[governance] Human Rights Council acts against corporate impunity

jlfullsack at wanadoo.fr jlfullsack at wanadoo.fr
Mon Jun 30 05:56:26 EDT 2014


Dear Parminder and all

 

If course I strongly suppport this new initiative of the HR Council for "binding international norms on human rights responsibilities of TNCs. And, as a Deveoped Country citizen, I profoundly regret and oppose the support given by my country, France, to the US led offensive against these norms. 

 

But I also question China's rallying support of HR norms !

  

This must lead CS to a balanced critical approach on these norms, both in their wordings and in their applications. 

 

I have some sad examples in mind from chinese ICT corporations -ZTE ans Huawei, both strongly linked to the State- working in Africa. 

 

Another important point is tax evasion or tax avoidance that deprives poor countries from legitimate revenues for providing essential services (Food, health, education) : this is also to be considered as an attempt agains HR !

DIRECTION 1:
Reproduce the part of the message on corporate impunity that opens with the words containing "Dear Parminder and" and closes with "against these norms.".
DIRECTION 2:
Carry on the message on corporate impunity from the point at which it stops.

EXTRACTED ENTRIES:
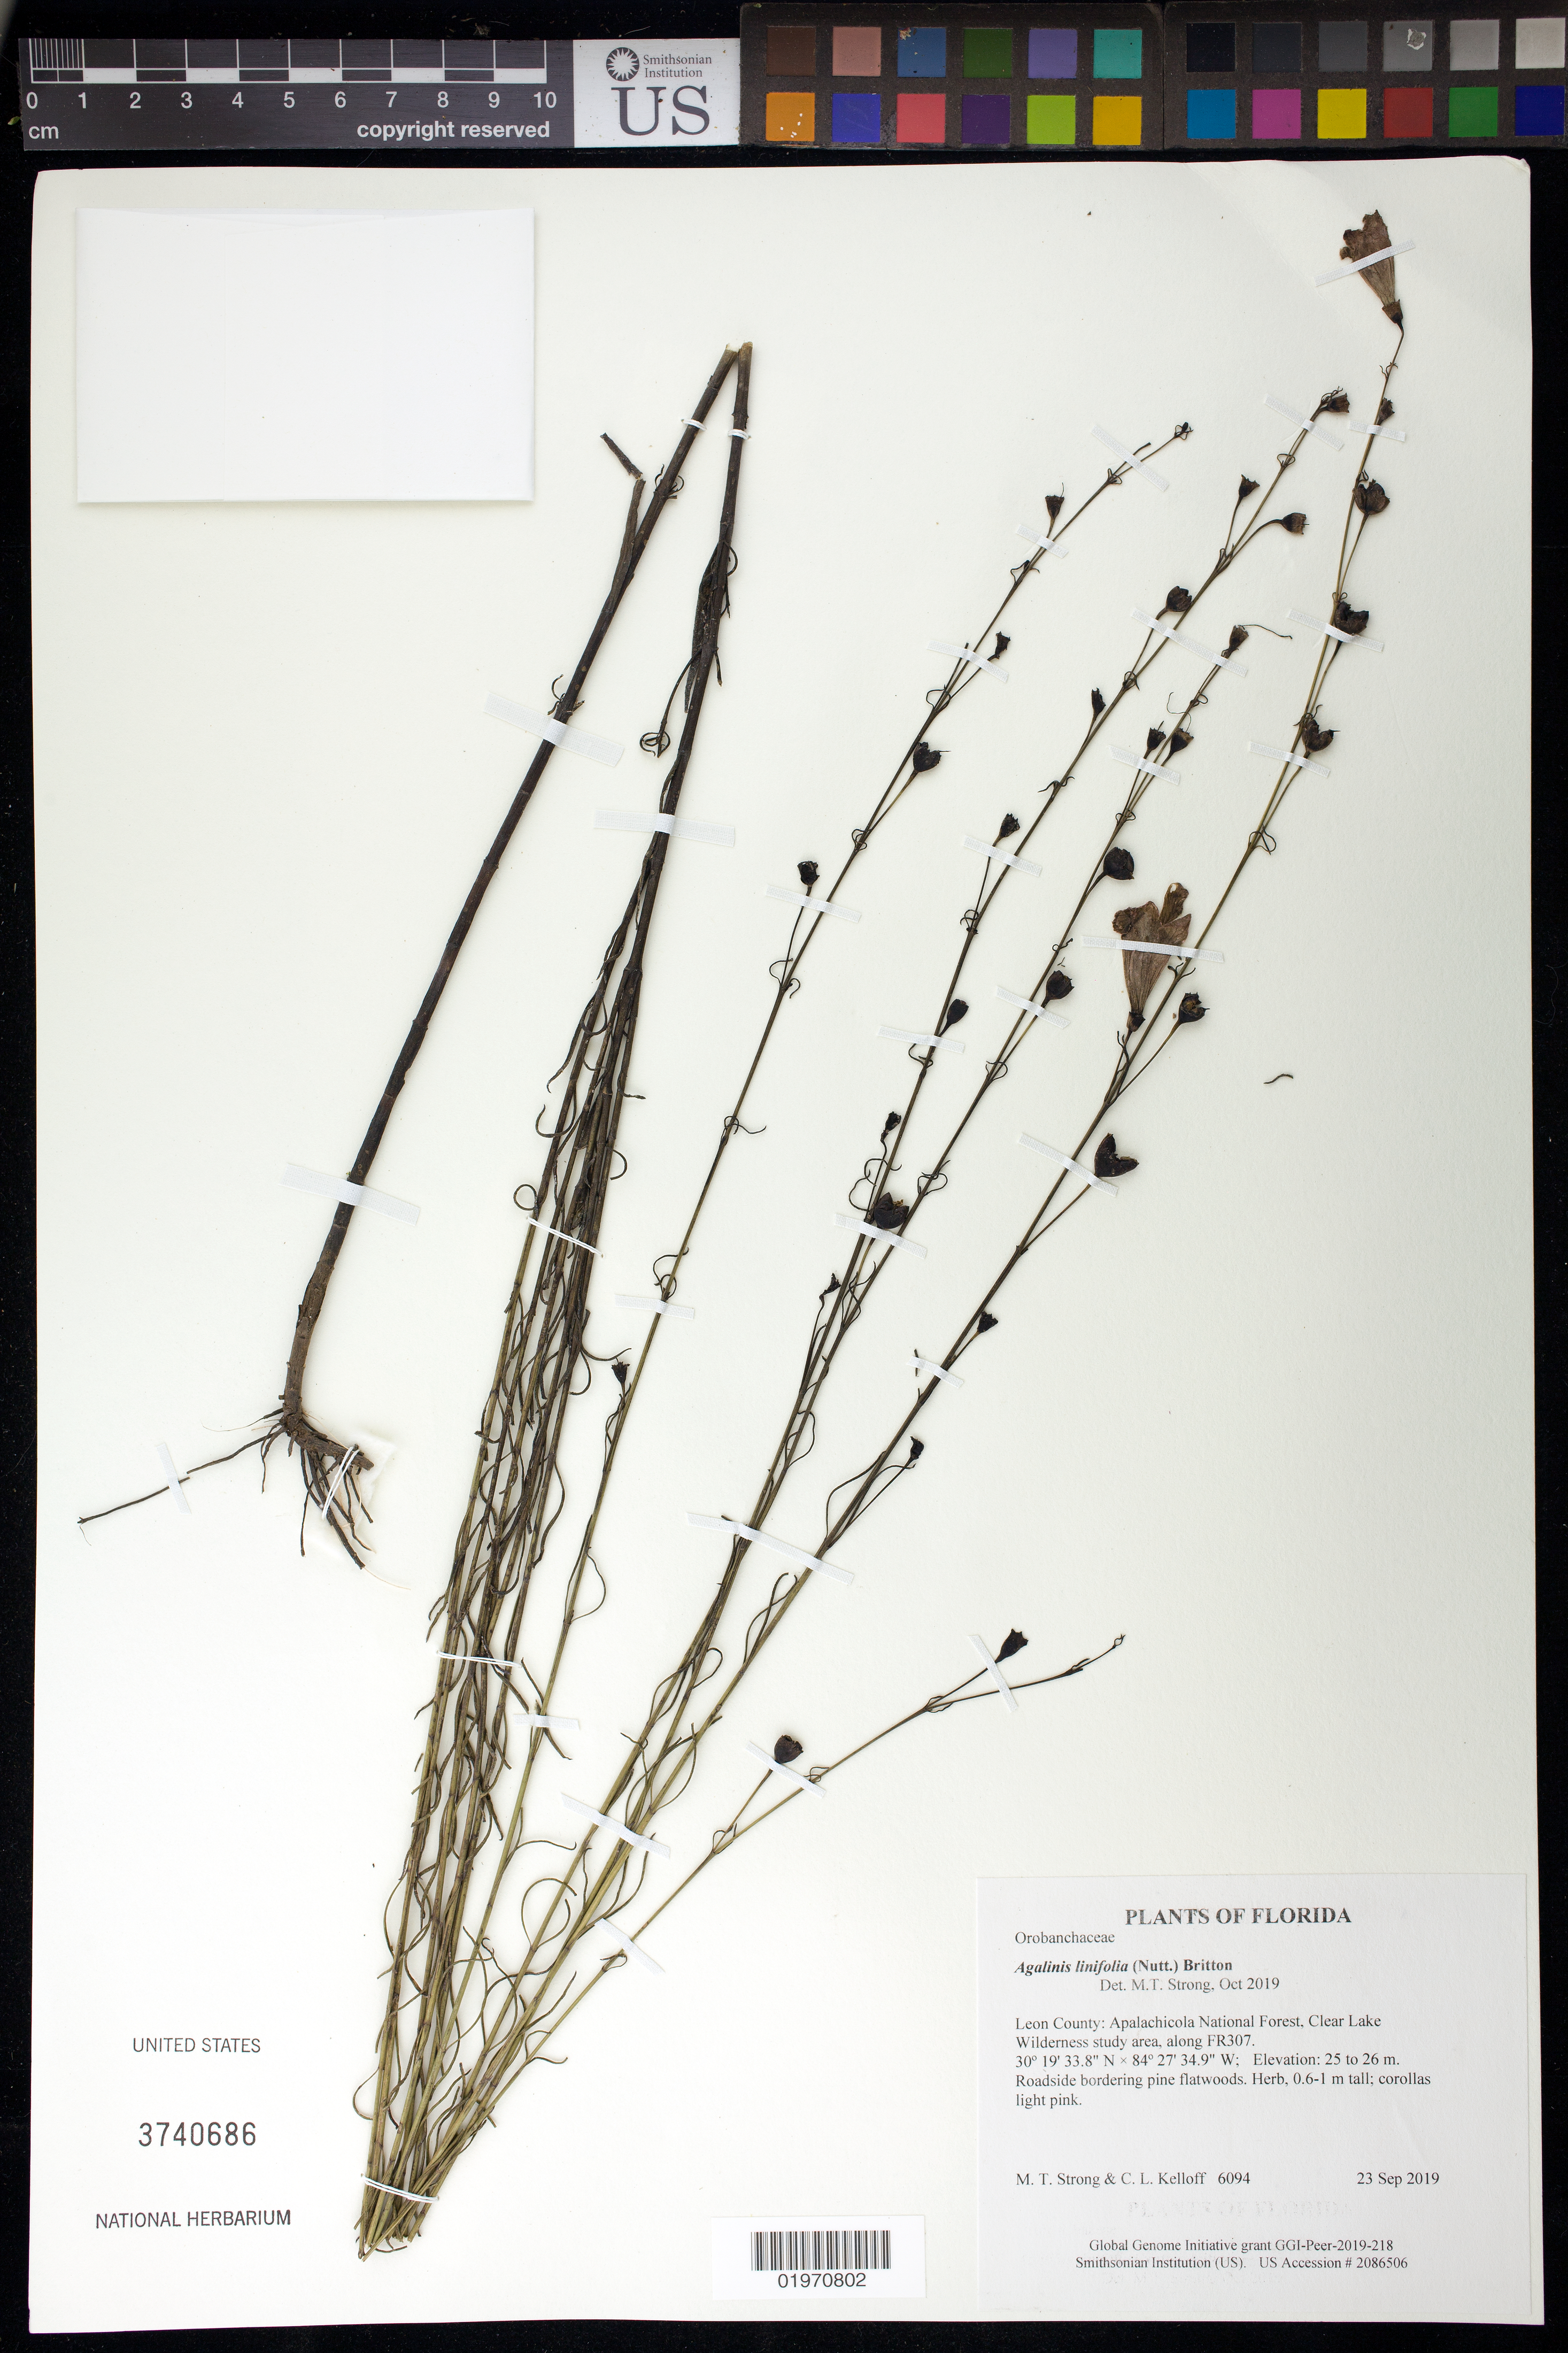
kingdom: Plantae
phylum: Tracheophyta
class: Magnoliopsida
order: Lamiales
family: Orobanchaceae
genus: Agalinis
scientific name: Agalinis linifolia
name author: (Nutt.) Britton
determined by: Strong, Mark T., (BOT), Smithsonian Institution - National Museum of Natural History (UNITED STATES)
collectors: M. T. Strong & C. L. Kelloff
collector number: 6094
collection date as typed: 23 Sep 2019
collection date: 2019-09-23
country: United States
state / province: Florida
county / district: Leon County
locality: Apalachicola National Forest, Clear Lake Wilderness study area, along FR307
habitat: Roadside bordering pine flatwoods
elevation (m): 25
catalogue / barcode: US 3740686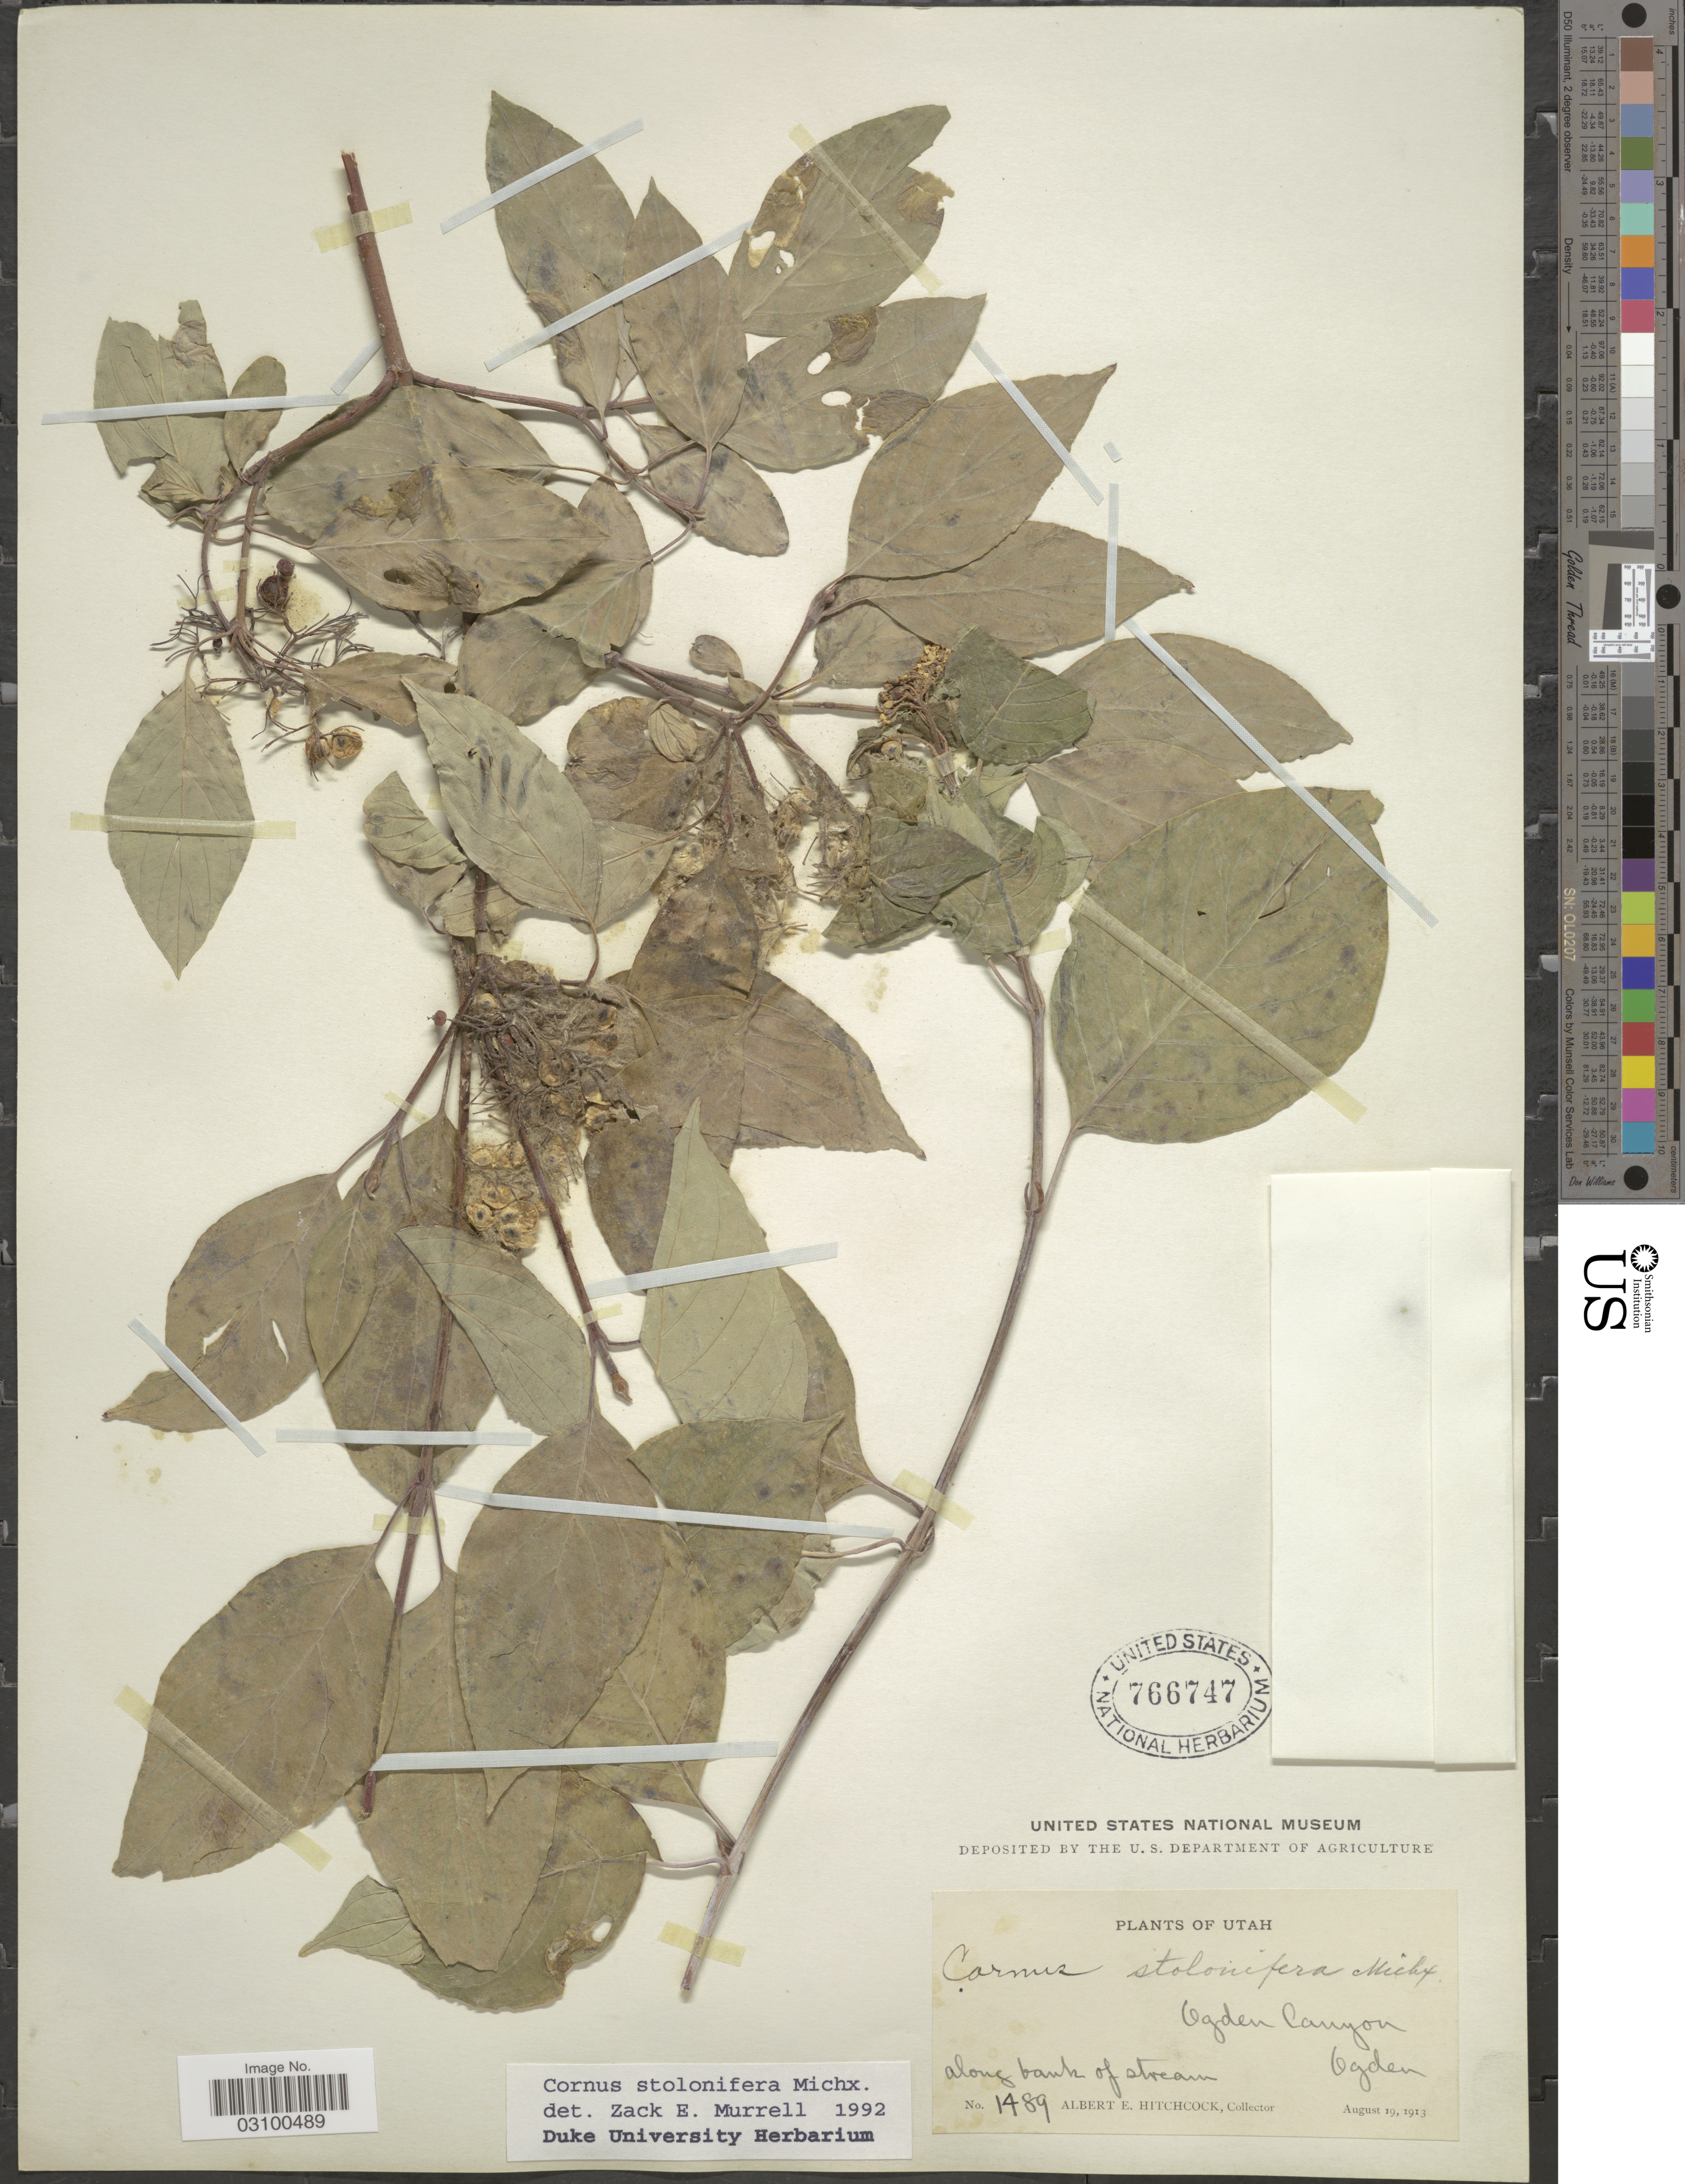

ANSWER 1:
Dear Parminder and all

 

If course I strongly suppport this new initiative of the HR Council for "binding international norms on human rights responsibilities of TNCs. And, as a Deveoped Country citizen, I profoundly regret and oppose the support given by my country, France, to the US led offensive against these norms.

ANSWER 2:
Best greetings




Jean-Louis Fullsack


 








> Message du 29/06/14 05:29
> De : "parminder" 
> A : "governance at lists.igcaucus.org" 
> Copie à : 
> Objet : [governance] Human Rights Council acts against corporate impunity
> 
>Human Rights Council has decided to launch negotiations on new binding international norms concerning the human rights responsibilities of trans-national corporations (TNCs). Sets up a working group for that purpose. The move is initiative and supported by developing countries, and resisted by developed ones, led by the US. Developed countries declared that they will not cooperate with the working groups... Global economic exploitation through the means of TNC is of much higher priorities than human rights abuses.
Pl see http://www.alainet.org/active/74982

It notes: While TNCs have a number of binding laws, mechanisms and instruments available to defend their interests, only voluntary codes of conduct and soft laws exist to control their impacts on human rights and ensure access to justice for the victims of their activities.
> 


> Would someone here now question the Northern governments about their tall claims of protecting human rights, which they use as obstructionist tactics to block legitimate democratic global governance in the IG space?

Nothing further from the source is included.